# Exercise
Could you filter the material and copy every line where the word "трішечки" occurs?

□ □ □ □ □

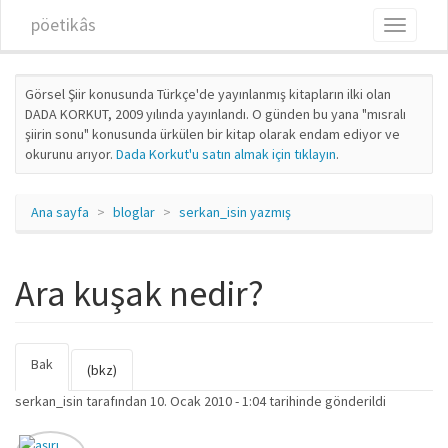
Ana içeriğe atla
pöetikâs
Toggle
navigati
Görsel Şiir konusunda Türkçe'de yayınlanmış kitapların ilki olan
DADA KORKUT, 2009 yılında yayınlandı. O günden bu yana "mısralı
şiirin sonu" konusunda ürkülen bir kitap olarak endam ediyor ve
okurunu arıyor.
Dada Korkut'u satın almak için tıklayın
.
Ana sayfa
bloglar
serkan_isin yazmış
Ara kuşak nedir?
Bak
(etkin
Birincil sekmeler
(bkz)
sekme)
serkan_isin
tarafından 10. Ocak 2010 - 1:04 tarihinde gönderildi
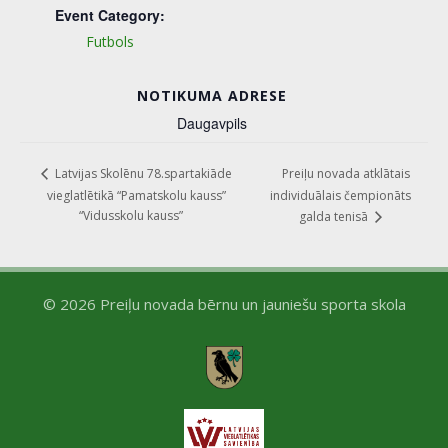
Event Category:
Futbols
NOTIKUMA ADRESE
Daugavpils
Preiļu novada atklātais
Latvijas Skolēnu 78.spartakiāde
vieglatlētikā “Pamatskolu kauss”
individuālais čempionāts
“Vidusskolu kauss”
galda tenisā
© 2026 Preiļu novada bērnu un jauniešu sporta skola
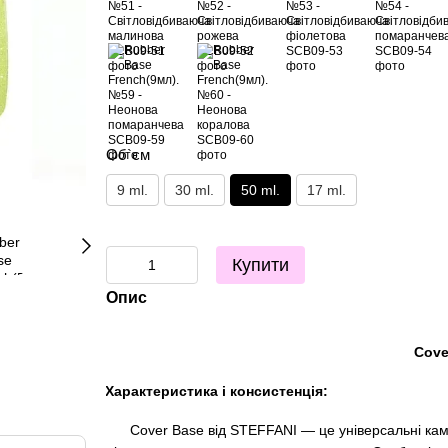
Об`єм
9 ml.
30 ml.
50 ml.
17 ml.
Купити
Опис
Cove
Характеристика і консистенція:
Cover Base від STEFFANI — це універсальні каму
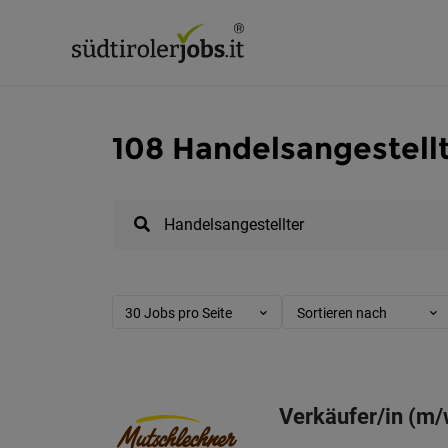
108 Handelsangestellt
30 Jobs pro Seite
Sortieren nach
Verkäufer/in (m/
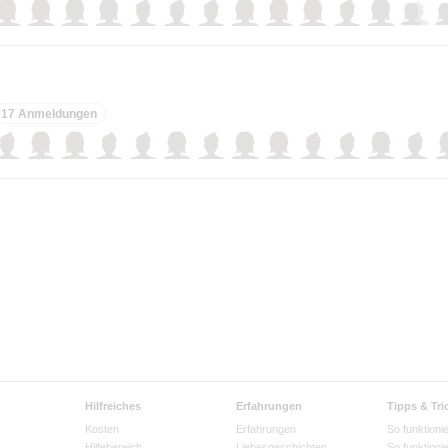
17 Anmeldungen
Hilfreiches
Erfahrungen
Tipps & Tri
Kosten
Erfahrungen
So funktionie
Hilfebereich
Liebesgeschichten
So funktioni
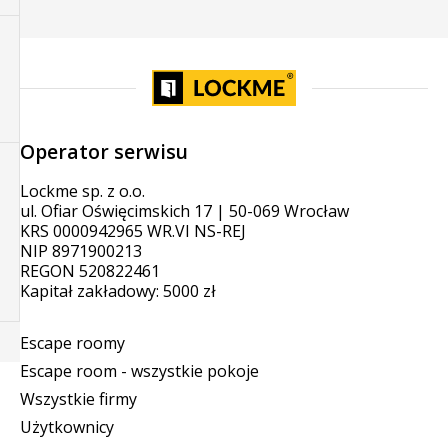
Operator serwisu
Lockme sp. z o.o.
ul. Ofiar Oświęcimskich 17 | 50-069 Wrocław
KRS 0000942965 WR.VI NS-REJ
NIP 8971900213
REGON 520822461
Kapitał zakładowy: 5000 zł
Escape roomy
Escape room - wszystkie pokoje
Wszystkie firmy
Użytkownicy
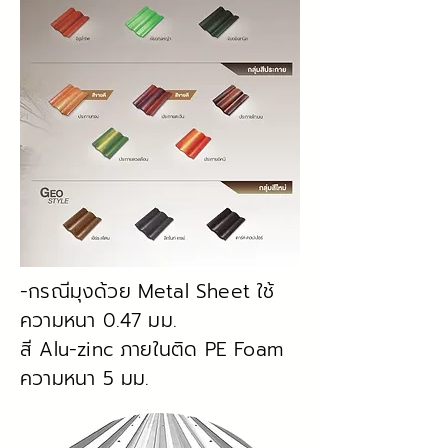
-กรณีมุงด้วย Metal Sheet ใช้
ความหนา 0.47 มม.
สี Alu-zinc ภายในติด PE Foam
ความหนา 5 มม.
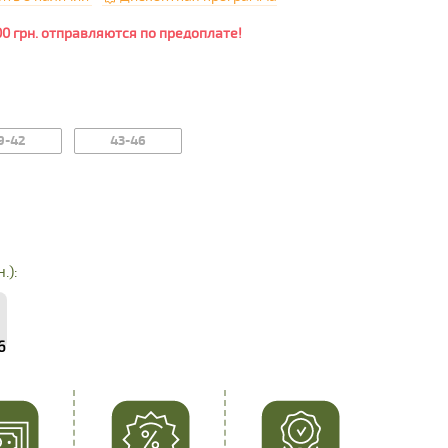
00 грн. отправляются по предоплате!
9-42
43-46
.):
6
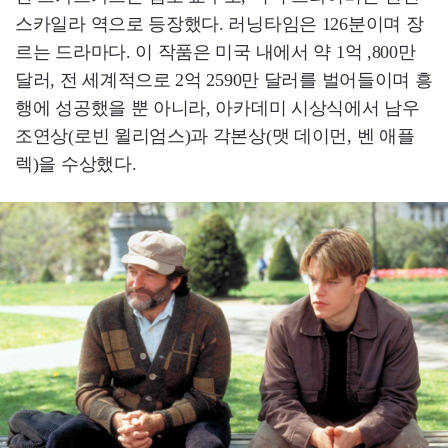
스카일라 역으로 등장했다. 러닝타임은 126분이며 장
르는 드라마다. 이 작품은 미국 내에서 약 1억 ,800만
달러, 전 세계적으로 2억 2590만 달러를 벌어들이며 흥
행에 성공했을 뿐 아니라, 아카데미 시상식에서 남우
조연상(로빈 윌리엄스)과 각본상(맷 데이먼, 벤 애플
렉)을 수상했다.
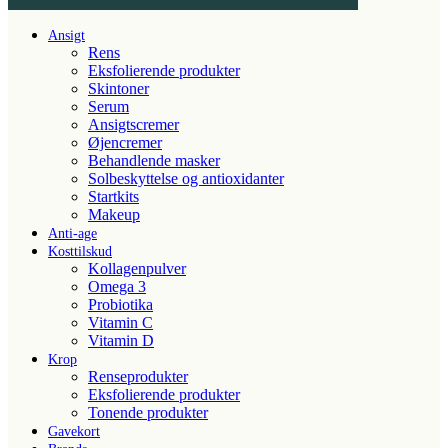
Ansigt
Rens
Eksfolierende produkter
Skintoner
Serum
Ansigtscremer
Øjencremer
Behandlende masker
Solbeskyttelse og antioxidanter
Startkits
Makeup
Anti-age
Kosttilskud
Kollagenpulver
Omega 3
Probiotika
Vitamin C
Vitamin D
Krop
Renseprodukter
Eksfolierende produkter
Tonende produkter
Gavekort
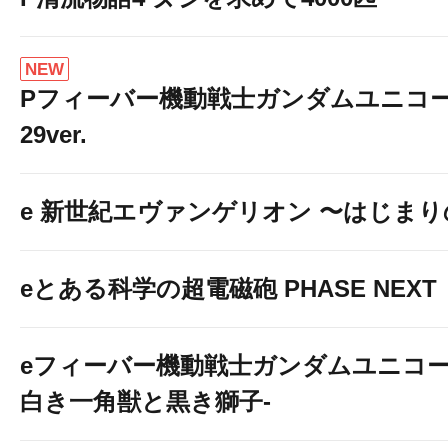
NEW
Pフィーバー機動戦士ガンダムユニコー
29ver.
e 新世紀エヴァンゲリオン 〜はじま
eとある科学の超電磁砲 PHASE NEXT
eフィーバー機動戦士ガンダムユニコー
白き一角獣と黒き獅子-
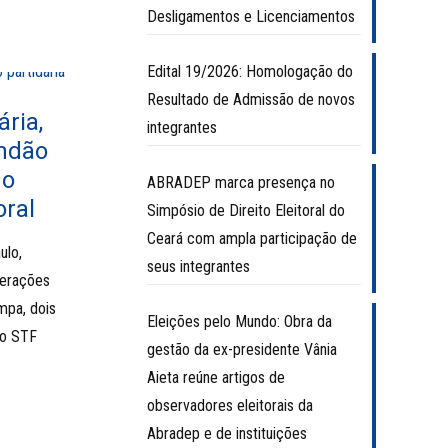
Desligamentos e Licenciamentos
Edital 19/2026: Homologação do
Resultado de Admissão de novos
ria,
integrantes
undão
do
ABRADEP marca presença no
oral
Simpósio de Direito Eleitoral do
Ceará com ampla participação de
ulo,
seus integrantes
derações
impa, dois
Eleições pelo Mundo: Obra da
do STF
gestão da ex-presidente Vânia
Aieta reúne artigos de
observadores eleitorais da
Abradep e de instituições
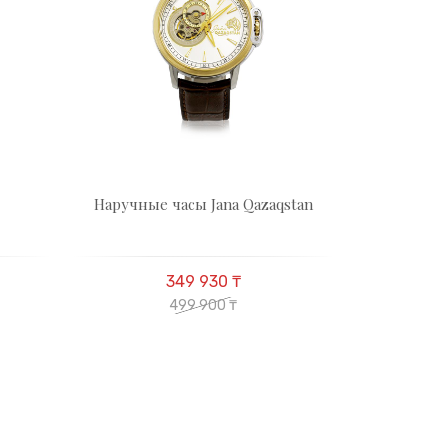
Наручные часы Jana Qazaqstan
349 930 ₸
499 900 ₸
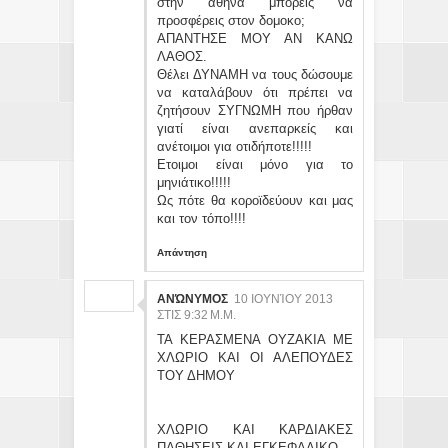
στην αθήνα μπορείς να
προσφέρεις στον δομοκο;
ΑΠΑΝΤΗΣΕ ΜΟΥ ΑΝ ΚΑΝΩ
ΛΑΘΟΣ.
Θέλει ΔΥΝΑΜΗ να τους δώσουμε
να καταλάβουν ότι πρέπει να
ζητήσουν ΣΥΓΝΩΜΗ που ήρθαν
γιατί είναι ανεπαρκείς και
ανέτοιμοι για οτιδήποτε!!!!!
Ετοιμοι είναι μόνο για το
μηνιάτικο!!!!!
Ως πότε θα κοροϊδεύουν και μας
και τον τόπο!!!!
Απάντηση
ΑΝΏΝΥΜΟΣ
10 ΙΟΥΝΊΟΥ 2013
ΣΤΙΣ 9:32 Μ.Μ.
ΤΑ ΚΕΡΑΣΜΕΝΑ ΟΥΖΑΚΙΑ ΜΕ
ΧΛΩΡΙΟ ΚΑΙ ΟΙ ΑΛΕΠΟΥΔΕΣ
ΤΟΥ ΔΗΜΟΥ
ΧΛΩΡΙΟ ΚΑΙ ΚΑΡΔΙΑΚΕΣ
ΠΑΘΗΣΕΙΣ ΚΑΙ ΕΓΚΕΦΑΛΙΚΟ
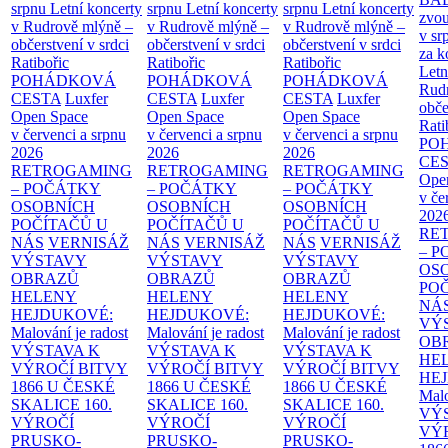
srpnu
Letní koncerty
srpnu
Letní koncerty
srpnu
Letní koncerty
zvou
v Rudrově mlýně –
v Rudrově mlýně –
v Rudrově mlýně –
v sr
občerstvení v srdci
občerstvení v srdci
občerstvení v srdci
za k
Ratibořic
Ratibořic
Ratibořic
Letn
POHÁDKOVÁ
POHÁDKOVÁ
POHÁDKOVÁ
Rud
CESTA
Luxfer
CESTA
Luxfer
CESTA
Luxfer
obče
Open Space
Open Space
Open Space
Rati
v červenci a srpnu
v červenci a srpnu
v červenci a srpnu
PO
2026
2026
2026
CE
RETROGAMING
RETROGAMING
RETROGAMING
Ope
– POČÁTKY
– POČÁTKY
– POČÁTKY
v če
OSOBNÍCH
OSOBNÍCH
OSOBNÍCH
202
POČÍTAČŮ U
POČÍTAČŮ U
POČÍTAČŮ U
RE
NÁS
VERNISÁŽ
NÁS
VERNISÁŽ
NÁS
VERNISÁŽ
– 
VÝSTAVY
VÝSTAVY
VÝSTAVY
OS
OBRAZŮ
OBRAZŮ
OBRAZŮ
PO
HELENY
HELENY
HELENY
NÁ
HEJDUKOVÉ:
HEJDUKOVÉ:
HEJDUKOVÉ:
VÝ
Malování je radost
Malování je radost
Malování je radost
OB
VÝSTAVA K
VÝSTAVA K
VÝSTAVA K
HE
VÝROČÍ BITVY
VÝROČÍ BITVY
VÝROČÍ BITVY
HE
1866 U ČESKÉ
1866 U ČESKÉ
1866 U ČESKÉ
Malo
SKALICE
160.
SKALICE
160.
SKALICE
160.
VÝ
VÝROČÍ
VÝROČÍ
VÝROČÍ
VÝ
PRUSKO-
PRUSKO-
PRUSKO-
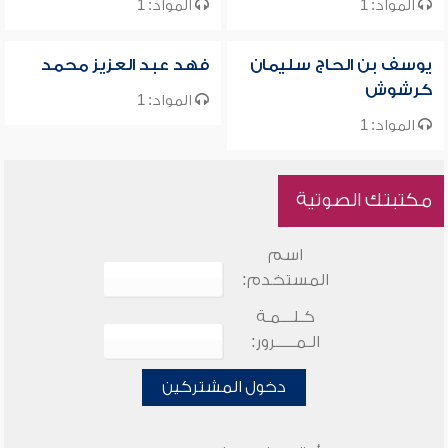
المواد: 1
المواد: 1
يوسف بن الحاج سليمان
فهد عبد العزيز محمد
كرشوش
المواد: 1
المواد: 1
مكتبتك الصوتية
اسم
المستخدم:
كـلـــمـة
الـمـــــرور:
دخول المشتركين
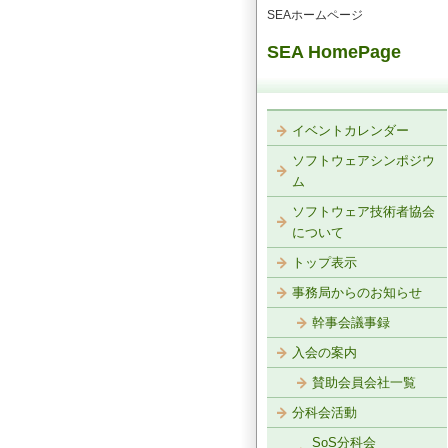
SEAホームページ
SEA HomePage
イベントカレンダー
ソフトウェアシンポジウ
ム
ソフトウェア技術者協会
について
トップ表示
事務局からのお知らせ
幹事会議事録
入会の案内
賛助会員会社一覧
分科会活動
SoS分科会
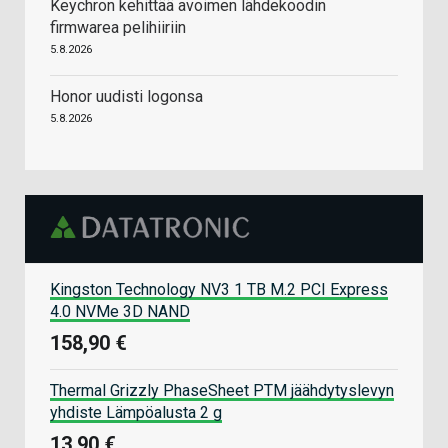
Keychron kehittää avoimen lähdekoodin
firmwarea pelihiiriin
5.8.2026
Honor uudisti logonsa
5.8.2026
Kingston Technology NV3 1 TB M.2 PCI Express
4.0 NVMe 3D NAND
158,90 €
Thermal Grizzly PhaseSheet PTM jäähdytyslevyn
yhdiste Lämpöalusta 2 g
13,90 €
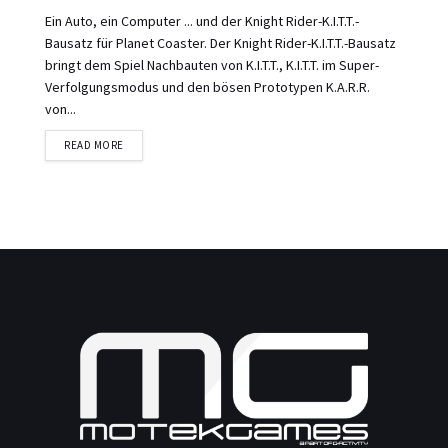
Ein Auto, ein Computer ... und der Knight Rider-K.I.T.T.-
Bausatz für Planet Coaster. Der Knight Rider-K.I.T.T.-Bausatz
bringt dem Spiel Nachbauten von K.I.T.T., K.I.T.T. im Super-
Verfolgungsmodus und den bösen Prototypen K.A.R.R.
von...
DETAILS
READ MORE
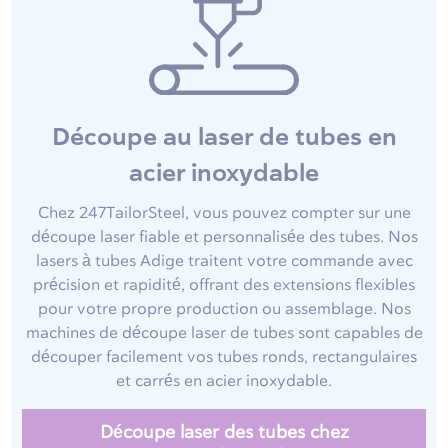
Découpe au laser de tubes en
acier inoxydable
Chez 247TailorSteel, vous pouvez compter sur une
découpe laser fiable et personnalisée des tubes. Nos
lasers à tubes Adige traitent votre commande avec
précision et rapidité, offrant des extensions flexibles
pour votre propre production ou assemblage. Nos
machines de découpe laser de tubes sont capables de
découper facilement vos tubes ronds, rectangulaires
et carrés en acier inoxydable.
Découpe laser des tubes chez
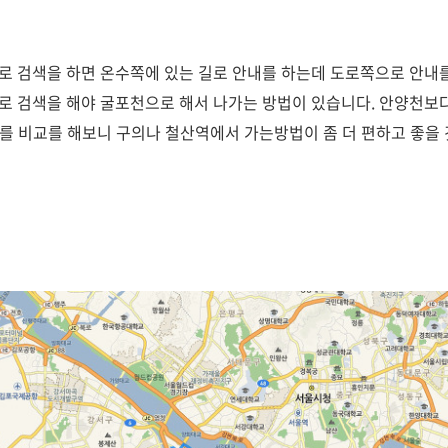
 검색을 하면 온수쪽에 있는 길로 안내를 하는데 도로쪽으로 안내를
 검색을 해야 굴포천으로 해서 나가는 방법이 있습니다. 안양천보다
지를 비교를 해보니 구의나 철산역에서 가는방법이 좀 더 편하고 좋을 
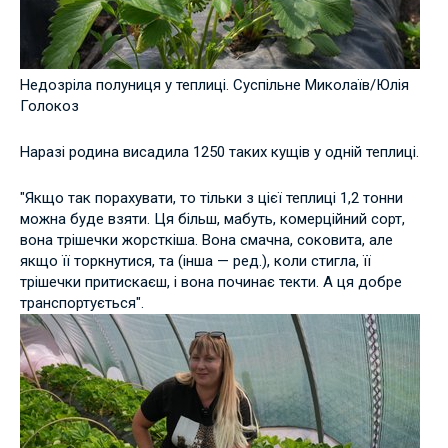
Недозріла полуниця у теплиці. Суспільне Миколаїв/Юлія
Голокоз
Наразі родина висадила 1250 таких кущів у одній теплиці.
"Якщо так порахувати, то тільки з цієї теплиці 1,2 тонни
можна буде взяти. Ця більш, мабуть, комерційний сорт,
вона трішечки жорсткіша. Вона смачна, соковита, але
якщо її торкнутися, та (інша — ред.), коли стигла, її
трішечки притискаєш, і вона починає текти. А ця добре
транспортується".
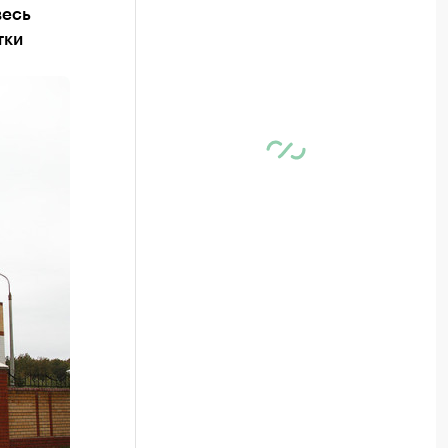
весь
тки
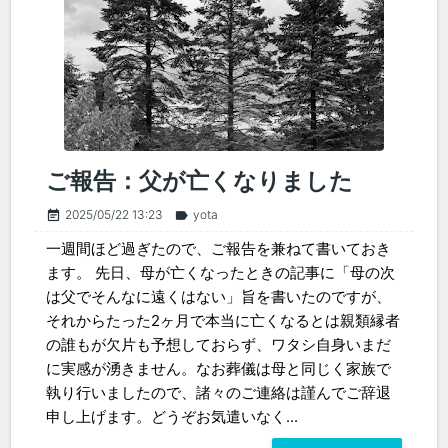
ご報告：父が亡くなりました
2025/05/22 13:23
yota
event_note
label
一週間ほど過ぎたので、ご報告を兼ねて書いておき
ます。 先日、母が亡くなったときの記事に「母の次
は父でそんなに遠くはない」旨を書いたのですが、
それからたった2ヶ月で本当に亡くなるとは親類縁者
の誰もが欠片も予想しておらず、ワタシ自身いまだ
に実感が湧きません。なお葬儀は母と同じく家族で
執り行いましたので、諸々のご連絡は謹んでご辞退
申し上げます。どうぞお気遣いなく...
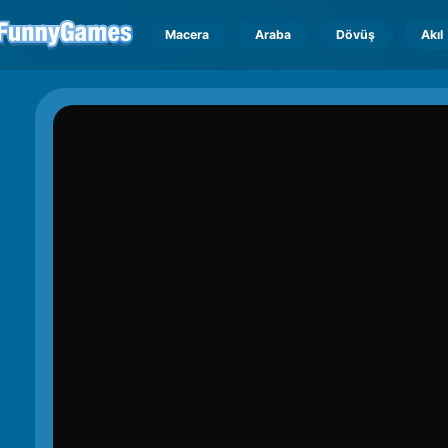
Macera
Araba
Dövüş
Akıl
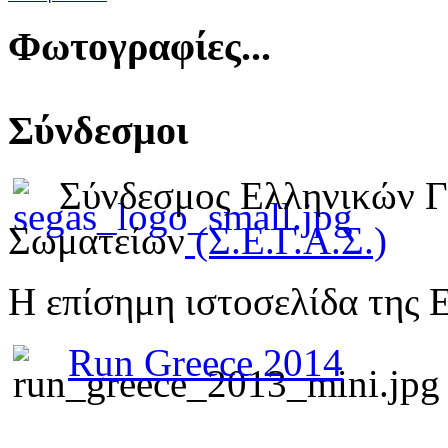
Φωτογραφίες...
Σύνδεσμοι
Σύνδεσμος Ελληνικών 
Σωματείων
(Σ.Ε.Γ.Α.Σ.)
Η επίσημη ιστοσελίδα της 
Run Greece 2014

□ □ □ □ □

# Answer space
вона трішечки жорсткіша. Вона смачна, соковита, але
трішечки притискаєш, і вона починає текти. А ця добре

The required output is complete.